━━━━━ Teks Bacaan
Pembaca yang budiman, di kalangan tarekat sufi sangat terkenal adanya pembagian agama menjadi 3 tingkatan yaitu: Syari’at, Ma’rifat dan Hakikat. Orang/wali yang sudah mencapai tingkatan ma’rifat sudah tidak lagi terbebani aturan syari’at; sehingga dia tidak lagi wajib untuk sholat dan bebas melakukan apapun yang dia inginkan. Demikianlah sebagian keanehan yang ada di seputar pembagian ini. Apakah pembagian semacam ini dikenal di dalam Islam?
Islam Mencakup 3 Tingkatan
Rosululloh shollallahu ‘alaihi wa sallam suatu hari pernah didatangi malaikat Jibril dalam wujud seorang lelaki yang tidak dikenali jatidirinya oleh para sahabat yang ada pada saat itu, dia menanyakan kepada beliau tentang Islam, Iman dan Ihsan. Setelah beliau menjawab berbagai pertanyaan Jibril dan dia pun telah meninggalkan mereka, maka pada suatu kesempatan Rosululloh bertanya kepada sahabat Umar bin Khoththob, “Wahai Umar, tahukah kamu siapakah orang yang bertanya itu ?” Maka Umar menjawab, “Alloh dan Rosul-Nya lah yang lebih tahu”. Nabi pun bersabda, “Sesungguhnya dia itu adalah Jibril yang datang kepada kalian untuk mengajarkan agama kalian.” (HR. Muslim).
Syaikh Ibnu Utsaimin rohimahulloh mengatakan: Di dalam (penggalan) hadits ini terdapat dalil bahwasanya Islam, Iman dan Ihsan semuanya diberi nama ad din/agama (Ta’liq Syarah Arba’in hlm. 23). Jadi agama Islam yang kita anut ini mencakup 3 tingkatan; Islam, Iman dan Ihsan.
Tingkatan Islam
Di dalam hadits tersebut, ketika Rosululloh ditanya tentang Islam beliau menjawab, “Islam itu engkau bersaksi bahwa tidak ada sesembahan (yang haq) selain Alloh dan bahwasanya Muhammad adalah utusan Alloh, engkau dirikan sholat, tunaikan zakat, berpuasa romadhon dan berhaji ke Baitulloh jika engkau mampu untuk menempuh perjalanan ke sana”.
━━━━━━━━━━
▸ **Soal**
Teruskan teks tentang tiga tingkatan agama di atas, dimulai dari kalimat sesudah kalimat terakhirnya.
━━━━━ Bahan yang Disediakan
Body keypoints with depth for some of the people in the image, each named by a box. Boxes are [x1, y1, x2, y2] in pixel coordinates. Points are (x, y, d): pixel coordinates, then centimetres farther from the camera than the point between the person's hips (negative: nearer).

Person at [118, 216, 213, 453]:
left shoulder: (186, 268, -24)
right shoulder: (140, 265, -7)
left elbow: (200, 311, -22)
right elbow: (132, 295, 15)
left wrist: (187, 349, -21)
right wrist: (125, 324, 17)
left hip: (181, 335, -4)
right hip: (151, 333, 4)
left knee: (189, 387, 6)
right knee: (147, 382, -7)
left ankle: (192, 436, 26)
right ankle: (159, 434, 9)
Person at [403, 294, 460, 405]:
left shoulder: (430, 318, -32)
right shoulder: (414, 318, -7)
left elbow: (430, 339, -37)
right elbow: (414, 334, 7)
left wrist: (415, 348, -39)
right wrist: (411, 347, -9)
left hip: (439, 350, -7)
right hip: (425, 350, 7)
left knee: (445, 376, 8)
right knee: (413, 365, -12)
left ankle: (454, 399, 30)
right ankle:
━━━━━━━━━━
▸ **Hasil Tugas**
Syaikh Ibnu Utsaimin menjelaskan: Diantara faedah yang bisa dipetik dari hadits ini ialah bahwa Islam itu terdiri dari 5 rukun (Ta’liq Syarah Arba’in hlm. 14). Jadi Islam yang dimaksud disini adalah amalan-amalan lahiriyah yang meliputi syahadat, sholat, puasa, zakat dan haji.
Tingkatan Iman
Selanjutnya Nabi ditanya mengenai iman. Beliau bersabda, “Iman itu ialah engkau beriman kepada Alloh, para malaikat-Nya, kitab-kitab-Nya, para Rosul-Nya, hari akhir dan engkau beriman terhadap qodho’ dan qodar; yang baik maupun yang buruk”. Jadi Iman yang dimaksud disini mencakup perkara-perkara batiniyah yang ada di dalam hati.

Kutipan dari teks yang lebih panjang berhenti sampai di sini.